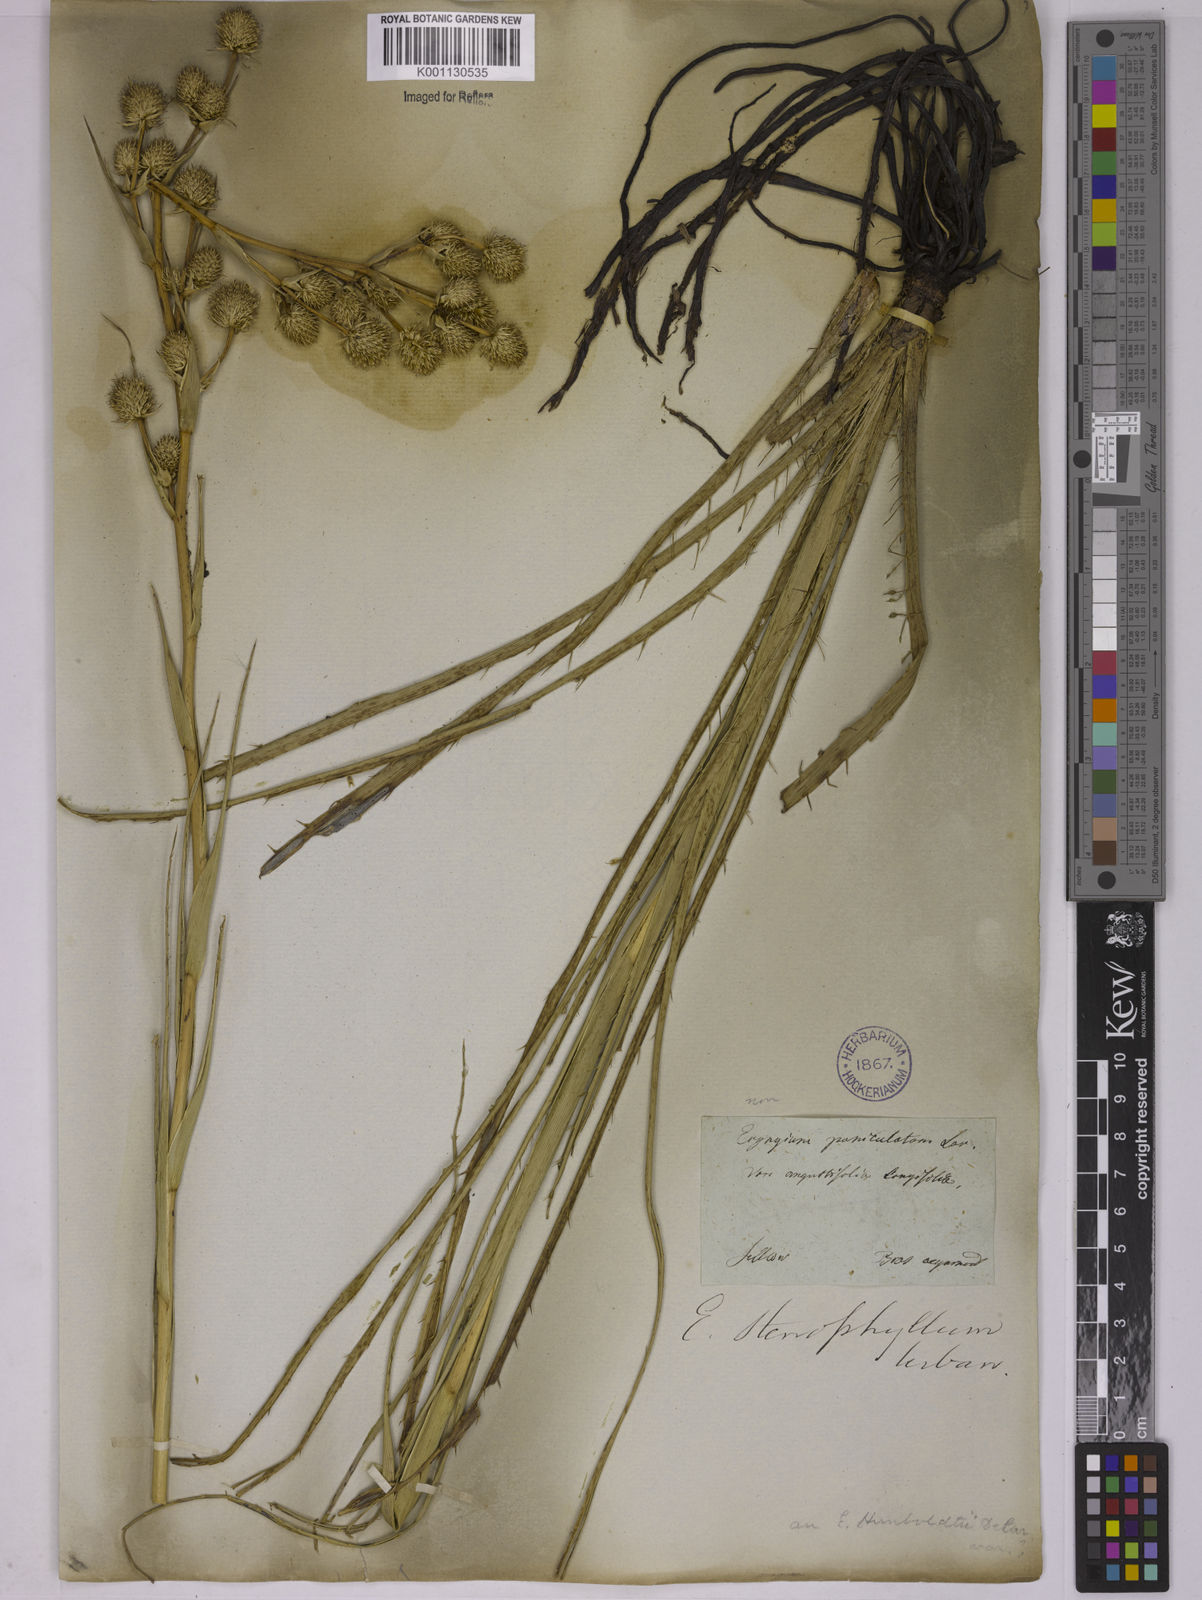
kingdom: Plantae
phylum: Tracheophyta
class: Magnoliopsida
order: Apiales
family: Apiaceae
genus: Eryngium
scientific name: Eryngium stenophyllum
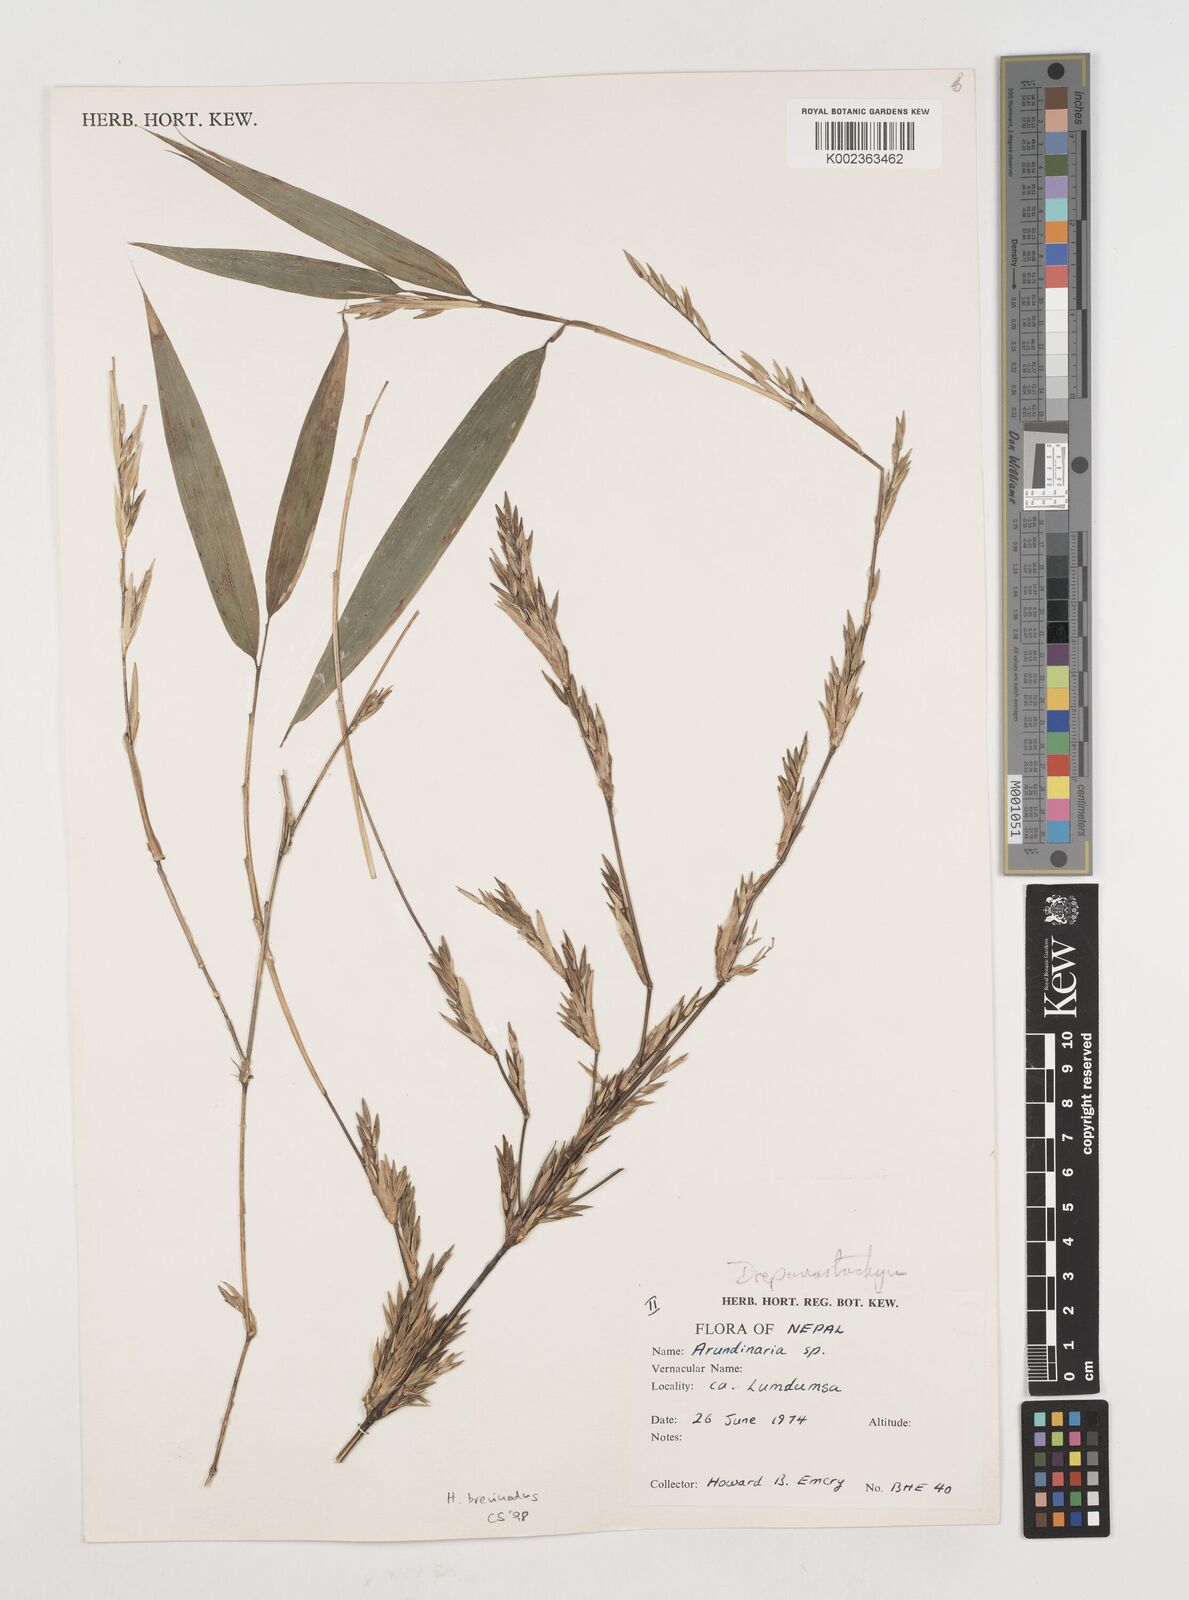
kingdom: Plantae
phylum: Tracheophyta
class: Liliopsida
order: Poales
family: Poaceae
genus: Himalayacalamus
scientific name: Himalayacalamus brevinodus
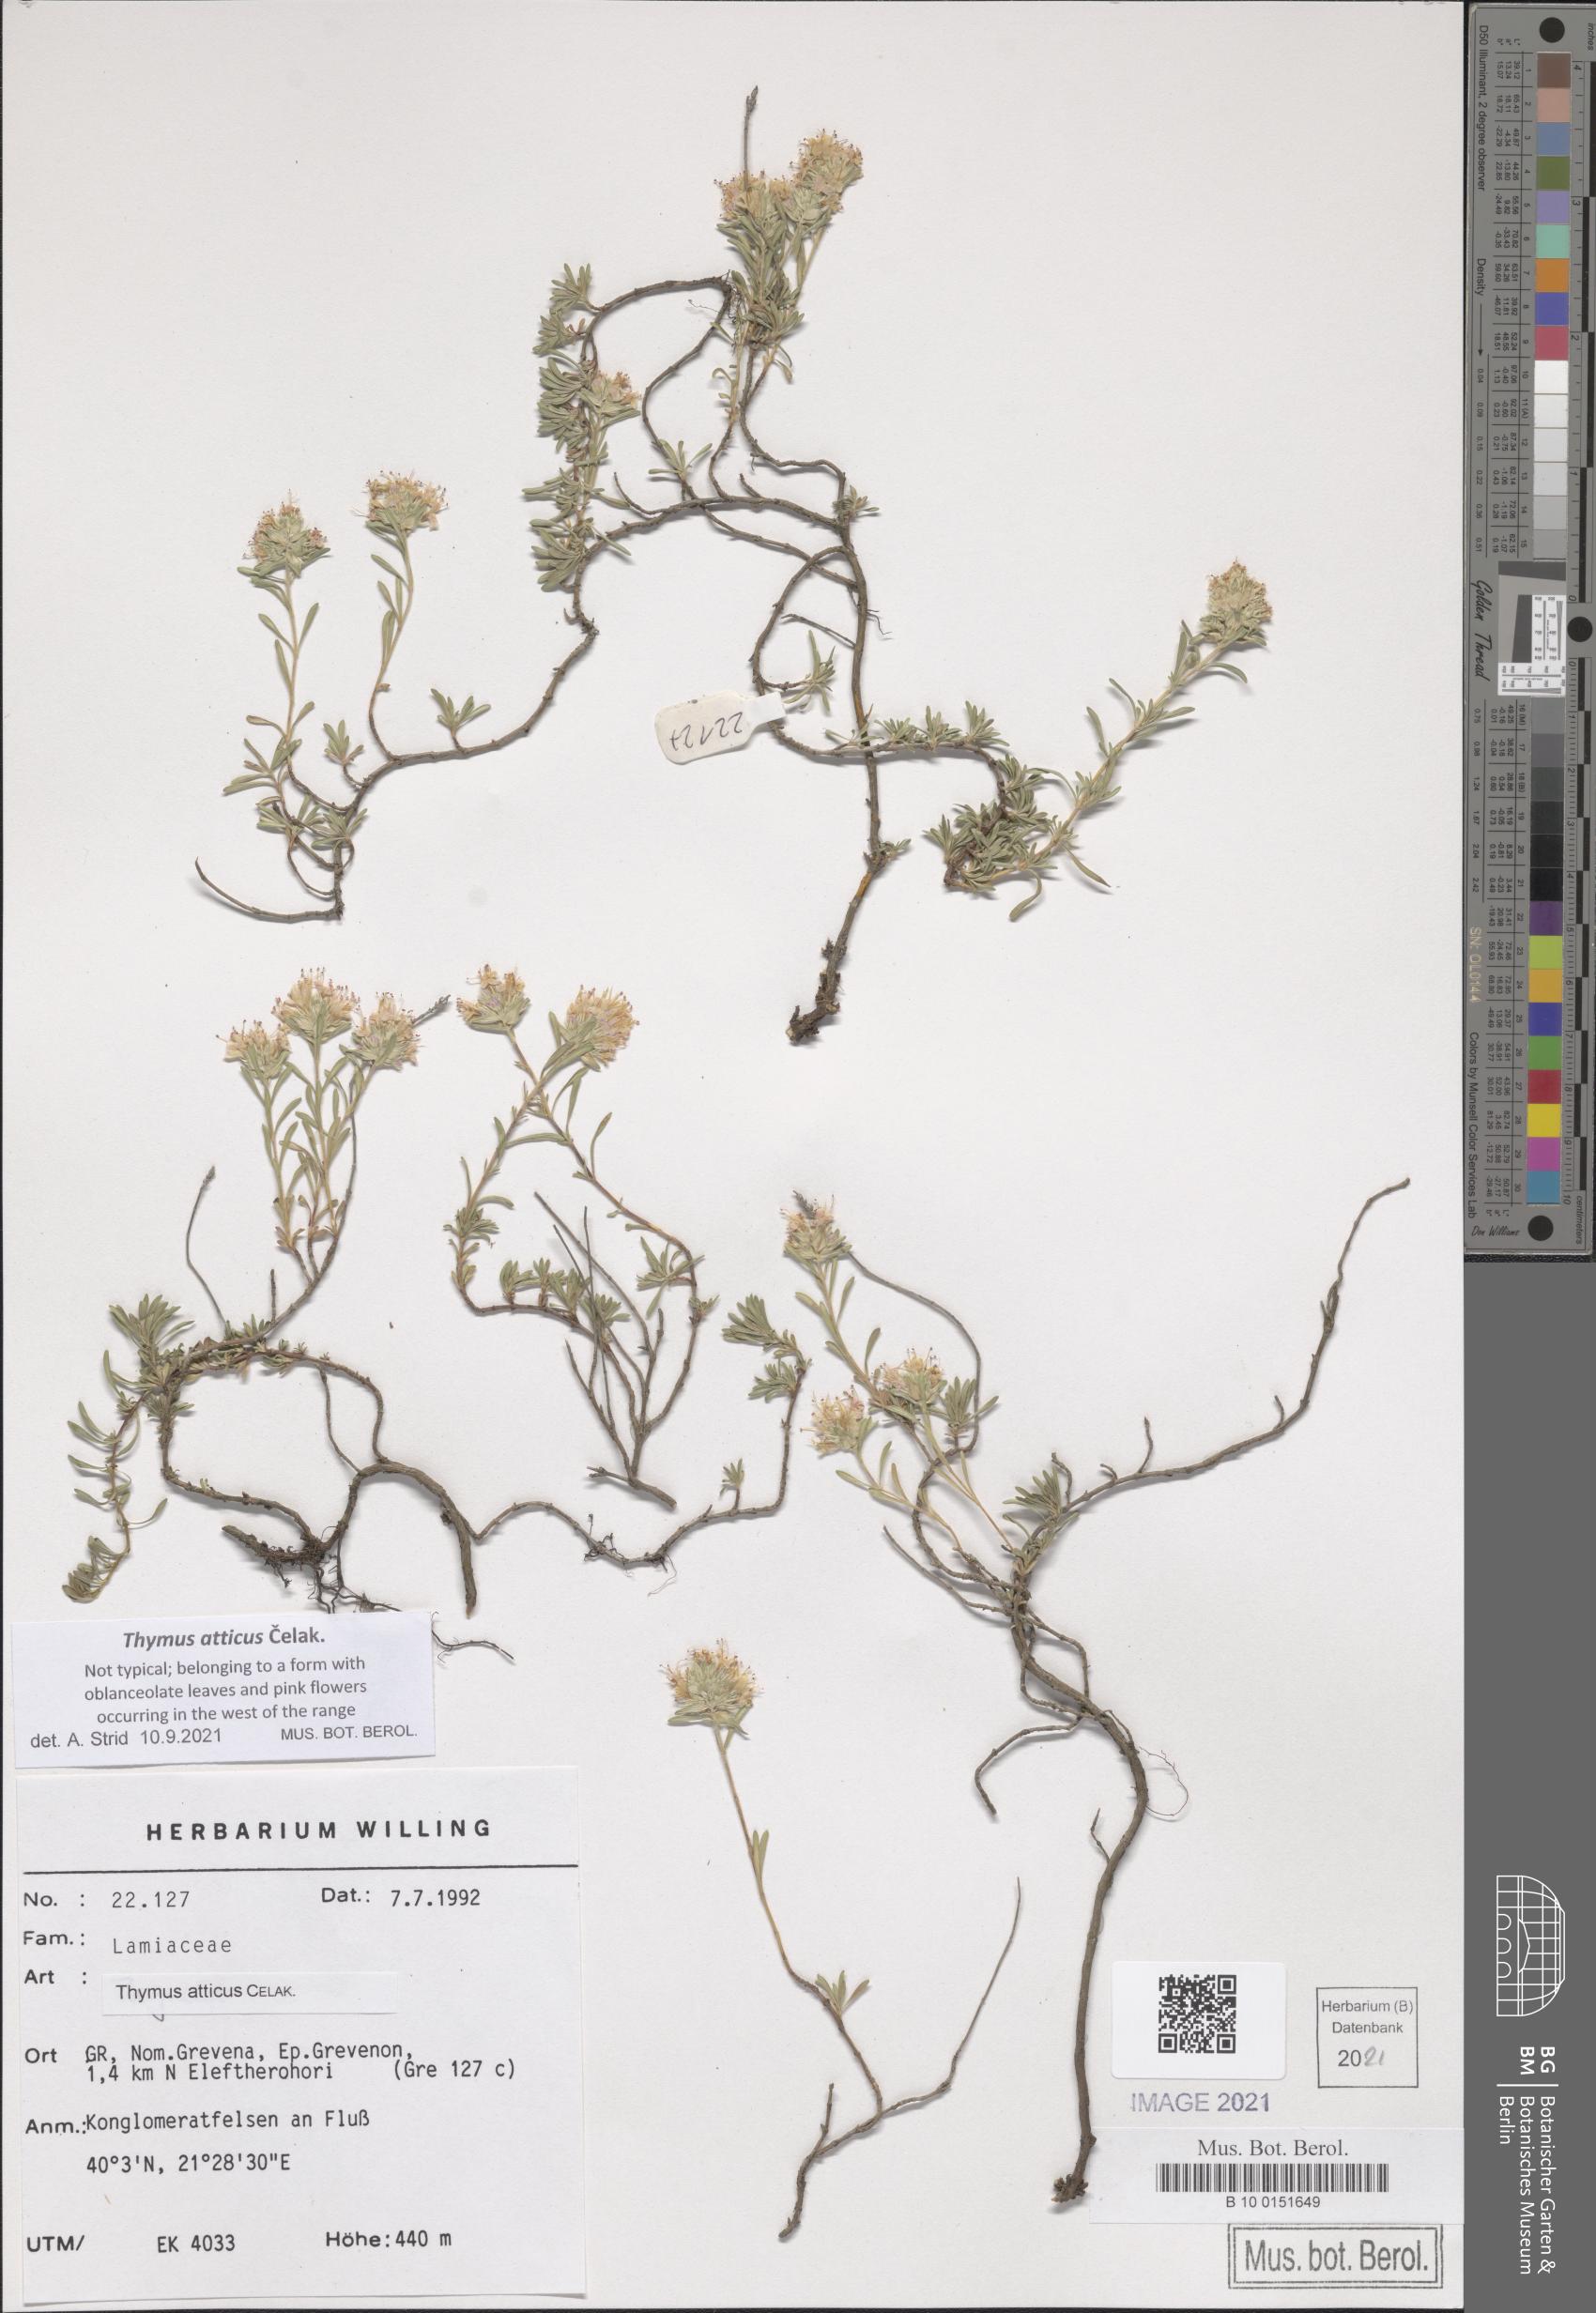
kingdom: Plantae
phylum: Tracheophyta
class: Magnoliopsida
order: Lamiales
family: Lamiaceae
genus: Thymus
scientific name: Thymus atticus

┄┄┄┄┄┄

**WRITTEN INSTRUCTION:**
Identify every line in the items above that contains the word "scientific", and copy each such line in full.

**WORKED ANSWER:**
scientific name: Eryngium stenophyllum
scientific name: Himalayacalamus brevinodus
scientific name: Thymus atticus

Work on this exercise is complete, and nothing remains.